İşçilerin kararlılığı karşısında fabrika sahibinin oğlu şarteli indirir ve işçilerden fabrikayı boşaltmalarını ister. İşçiler, asıl kanunsuzluğun bu olduğunu söyleyerek, fabrikayı terk etmezler. Az sonra fabrikaya gelecek polislerin ve Başkomiser’in bazı kavramlara ne kadar yabancı olduğunu görüyoruz.

Sarı Memet’le arkadaşları ileri atılıp, “Komiser Bey,” dediler, “fabrika sahibi lokavt yaptı, ifadelerimiz alınsın!”

Her kafadan bir ses çıkıyordur. Başkomiser şaşırmıştır. “Lokavt ne demek?” diye sorar.

Vali muavini ile konuşan ‘Büyük Ağa’ ise demokrasiden şikâyetçidir! “Nirden icad oldu bu demirkırasi? Irgat, maraba güruhuna kabahatli olduk bayağı. Paramızla irezil oluyok!”

Parası olmak bir ‘güruha’ istediğini yapmak için yeterlidir ‘Büyük Ağa’ya göre. Demokrasi ise kendilerine zarar vermiştir.

Vali muavini ise ‘tehlike’nin olmadığını söyler: “Olur efendim,”, “Ufak tefek meseleler bunlar. Maazallah Evropa’daki gibi olsalar.”

Öyle ki vali muavini Türkiye’deki işçilerle Avrupa’dakiler arasındaki farktan dolayı işçileri de dinlemek gerektiğini söyler. Devlete de hakem rolü verir.

“Burası Avrupa değil Beyefendi!”

“Olabilirdi. Aralarında yüz, yüz elli senelik fark var bereket versin ama asrımız uçak asrı, atom asrı… Bu yol belki hızla kapanacak… Bilinmez ki.”

Ancak bu tutum işverenin hoşuna gitmemektedir: “Sallandırıver bir ikisini…”

‘Elebaşı’ işçilerin sevk edileceği savcının ‘grev’ sözcüğünü duyduğunda gösterdiği tavır otoritenin işçi hareketine bakışını anlamak için önemlidir: “(..) Grev mi dediniz? Dehşet! (…)”

Savcı ile işverenin aynı fikirde olması dikkat çekicidir: “Burayı İtalya yahut Fransa sanmış köpoolları”
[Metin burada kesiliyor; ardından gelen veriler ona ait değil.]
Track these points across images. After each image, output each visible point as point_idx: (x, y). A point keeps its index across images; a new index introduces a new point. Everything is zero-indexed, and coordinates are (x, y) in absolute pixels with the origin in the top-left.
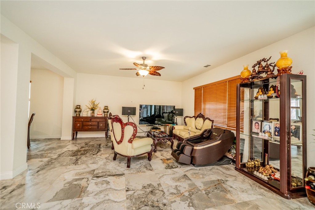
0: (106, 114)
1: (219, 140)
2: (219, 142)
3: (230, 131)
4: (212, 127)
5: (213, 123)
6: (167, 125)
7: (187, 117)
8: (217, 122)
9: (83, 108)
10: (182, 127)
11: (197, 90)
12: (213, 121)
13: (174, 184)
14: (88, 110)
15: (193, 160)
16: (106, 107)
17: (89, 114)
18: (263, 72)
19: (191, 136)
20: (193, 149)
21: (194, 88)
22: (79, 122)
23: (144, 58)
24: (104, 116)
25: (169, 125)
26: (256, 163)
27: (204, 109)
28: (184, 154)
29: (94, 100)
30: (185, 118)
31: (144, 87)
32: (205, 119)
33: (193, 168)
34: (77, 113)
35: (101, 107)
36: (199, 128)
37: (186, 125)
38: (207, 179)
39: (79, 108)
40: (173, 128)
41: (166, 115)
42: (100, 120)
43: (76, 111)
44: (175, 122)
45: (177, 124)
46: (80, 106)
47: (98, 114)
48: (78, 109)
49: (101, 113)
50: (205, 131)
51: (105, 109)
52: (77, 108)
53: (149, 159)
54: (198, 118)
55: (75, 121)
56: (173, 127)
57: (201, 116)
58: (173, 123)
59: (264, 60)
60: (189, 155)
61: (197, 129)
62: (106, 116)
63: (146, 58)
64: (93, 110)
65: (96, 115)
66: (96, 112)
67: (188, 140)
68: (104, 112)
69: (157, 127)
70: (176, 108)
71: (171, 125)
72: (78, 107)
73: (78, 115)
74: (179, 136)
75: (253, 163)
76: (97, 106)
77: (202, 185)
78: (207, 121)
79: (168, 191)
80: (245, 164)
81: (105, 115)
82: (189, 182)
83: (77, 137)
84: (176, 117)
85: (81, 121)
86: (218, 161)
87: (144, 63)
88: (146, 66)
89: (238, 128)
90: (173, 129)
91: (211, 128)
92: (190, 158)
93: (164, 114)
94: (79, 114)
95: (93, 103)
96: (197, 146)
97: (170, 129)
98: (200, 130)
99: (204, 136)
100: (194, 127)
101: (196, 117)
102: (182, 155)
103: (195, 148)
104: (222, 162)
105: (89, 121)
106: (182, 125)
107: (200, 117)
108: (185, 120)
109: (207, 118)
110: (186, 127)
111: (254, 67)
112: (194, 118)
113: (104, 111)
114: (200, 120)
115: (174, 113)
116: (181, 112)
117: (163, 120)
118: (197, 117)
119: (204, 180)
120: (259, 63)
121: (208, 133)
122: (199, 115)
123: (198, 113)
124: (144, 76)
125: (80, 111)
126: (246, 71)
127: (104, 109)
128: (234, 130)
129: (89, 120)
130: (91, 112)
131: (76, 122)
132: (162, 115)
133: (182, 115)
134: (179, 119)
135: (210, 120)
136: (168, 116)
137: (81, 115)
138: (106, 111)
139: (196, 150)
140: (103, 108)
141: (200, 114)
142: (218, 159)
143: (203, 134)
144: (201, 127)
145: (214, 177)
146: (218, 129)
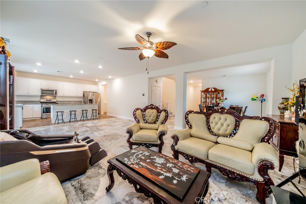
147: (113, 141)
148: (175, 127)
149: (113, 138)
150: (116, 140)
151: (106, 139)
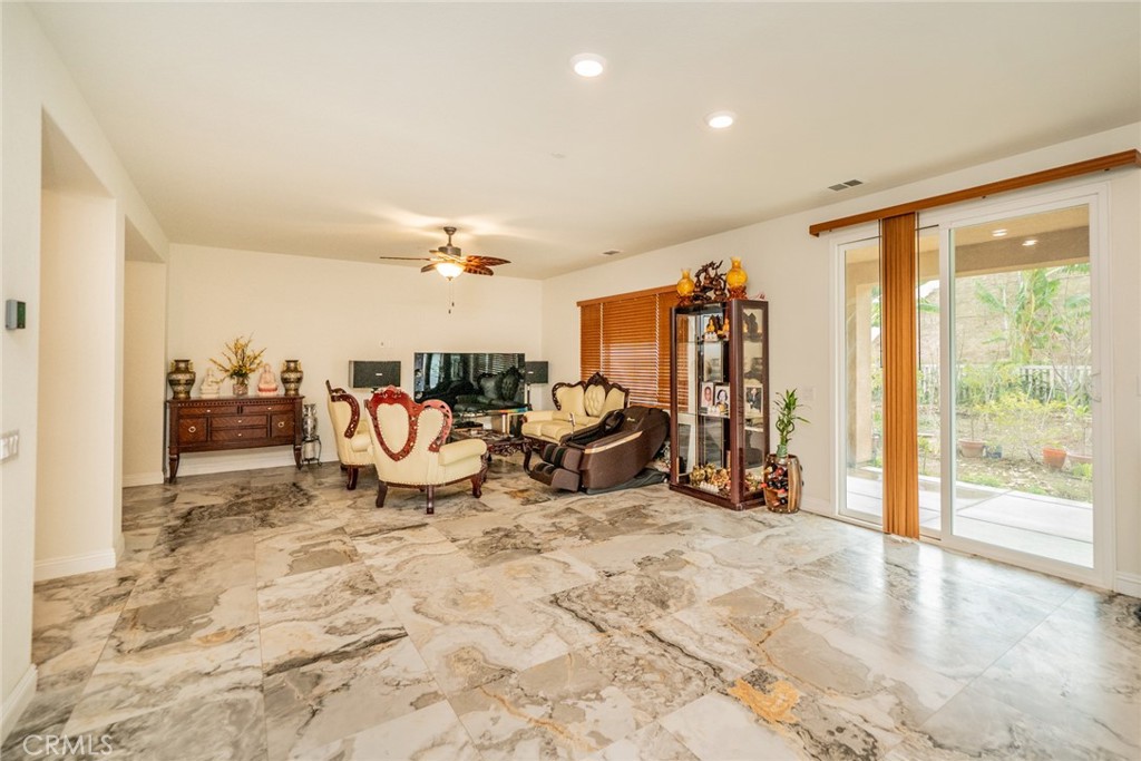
0: (293, 386)
1: (639, 431)
2: (638, 434)
3: (661, 411)
4: (625, 404)
5: (627, 395)
6: (502, 411)
7: (561, 385)
8: (636, 394)
9: (200, 369)
10: (548, 415)
11: (587, 308)
12: (627, 392)
13: (550, 522)
14: (222, 375)
15: (584, 480)
16: (292, 365)
17: (227, 389)
18: (711, 289)
19: (576, 429)
20: (583, 455)
21: (579, 304)
22: (195, 421)
23: (450, 231)
24: (286, 394)
25: (508, 411)
26: (709, 470)
27: (608, 362)
28: (563, 468)
29: (242, 342)
30: (555, 389)
31: (452, 309)
32: (608, 387)
33: (585, 496)
34: (181, 388)
35: (274, 363)
36: (595, 413)
37: (558, 407)
38: (613, 507)
39: (187, 371)
40: (521, 421)
41: (490, 385)
42: (277, 408)
43: (172, 383)
44: (526, 402)
45: (530, 409)
46: (187, 361)
47: (260, 390)
48: (179, 373)
49: (273, 386)
50: (610, 415)
51: (288, 370)
52: (178, 370)
53: (476, 493)
54: (591, 387)
55: (180, 417)
56: (520, 417)
57: (599, 380)
58: (521, 406)
59: (712, 264)
60: (575, 469)
61: (588, 415)
62: (293, 392)
63: (454, 230)
64: (240, 374)
65: (252, 393)
66: (253, 380)
67: (570, 440)
68: (285, 381)
69: (472, 420)
70: (526, 360)
71: (514, 412)
72: (182, 365)
73: (182, 396)
74: (543, 438)
75: (703, 472)
76: (257, 361)
77: (604, 517)
78: (614, 392)
79: (539, 530)
80: (688, 476)
81: (287, 390)
82: (579, 516)
83: (178, 475)
84: (527, 388)
85: (204, 415)
86: (636, 477)
87: (450, 245)
88: (457, 252)
89: (676, 402)
90: (520, 424)
91: (622, 407)
92: (575, 478)
93: (482, 382)
94: (188, 393)
95: (240, 349)
96: (591, 447)
97: (511, 422)
98: (597, 417)
99: (607, 427)
100: (582, 413)
101: (585, 385)
102: (558, 471)
103: (587, 451)
104: (644, 480)
105: (232, 415)
106: (545, 409)
107: (596, 384)
108: (554, 395)
109: (614, 386)
110: (559, 415)
111: (698, 276)
112: (580, 388)
113: (286, 376)
114: (598, 391)
115: (521, 377)
116: (541, 372)
117: (481, 399)
118: (590, 383)
119: (608, 510)
120: (705, 269)
121: (616, 419)
122: (592, 378)
123: (592, 373)
124: (450, 279)
125: (190, 383)
126: (685, 281)
127: (284, 372)
128: (667, 407)
129: (234, 410)
130: (234, 381)
131: (182, 421)
132: (475, 384)
133: (546, 382)
134: (536, 393)
135: (620, 388)
136: (499, 387)
137: (194, 395)
138: (293, 376)
139: (589, 455)
140: (277, 368)
141: (598, 374)
142: (636, 473)
143: (604, 423)
144: (599, 408)
145: (628, 504)
146: (638, 410)
147: (510, 526)
148: (112, 564)
149: (507, 536)
150: (498, 530)
151: (532, 534)
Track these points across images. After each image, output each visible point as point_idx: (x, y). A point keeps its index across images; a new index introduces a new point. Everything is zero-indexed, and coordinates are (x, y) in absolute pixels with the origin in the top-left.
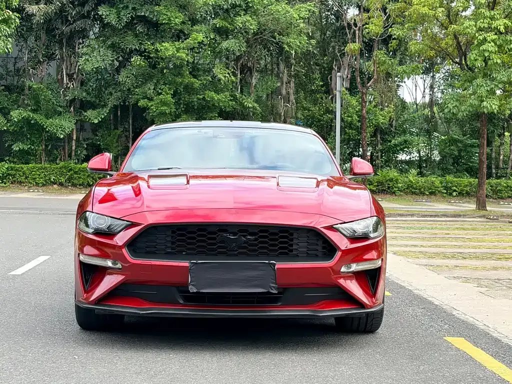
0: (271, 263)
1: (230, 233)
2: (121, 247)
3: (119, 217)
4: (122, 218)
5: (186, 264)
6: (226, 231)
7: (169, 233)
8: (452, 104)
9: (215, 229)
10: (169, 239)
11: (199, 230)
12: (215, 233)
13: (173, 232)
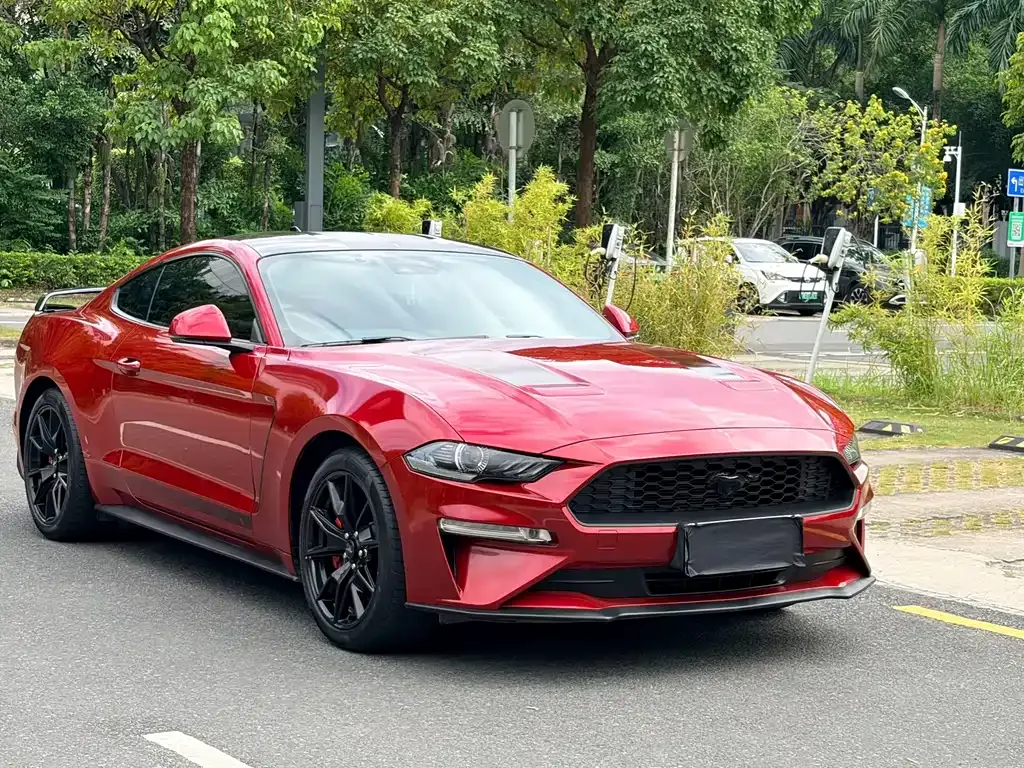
0: (797, 518)
1: (725, 471)
2: (560, 506)
3: (538, 452)
4: (547, 454)
5: (669, 528)
6: (719, 468)
7: (632, 475)
8: (150, 124)
9: (701, 466)
10: (631, 486)
11: (681, 469)
12: (702, 473)
13: (639, 475)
Yine savcıya göre nasıl böyle bir şeye cesaret edebilirler, bu cesaretin neye mal olacağını anlamamışlar mı? Ama ziyanı yok kendileri bunu anlatacaklardır işçilere: “… Mamafih, anlatacağız elbette.”

Türkiye, grev sözcüğü duyulduğunda ‘dehşet’e düşülen bir ülke iken 15-16 Haziran’ı, 1 Mayıs 1977’yi gördü. Ancak işçi sınıfının hak arama mücadelesinin gerçek bir serbestî içinde olmadığı da bir olgu olarak belirgindir. İşçi sınıfının hakkını tamamen aldığı, eşit ve özgür bir dünyanın kurulması için elbette işçi sınıfını ısrarla yazan kalemlere ihtiyaç var. Orhan Kemal ve yazdıkları bu gayretin önünü aydınlatacak bir ışık olmaya devam ediyor.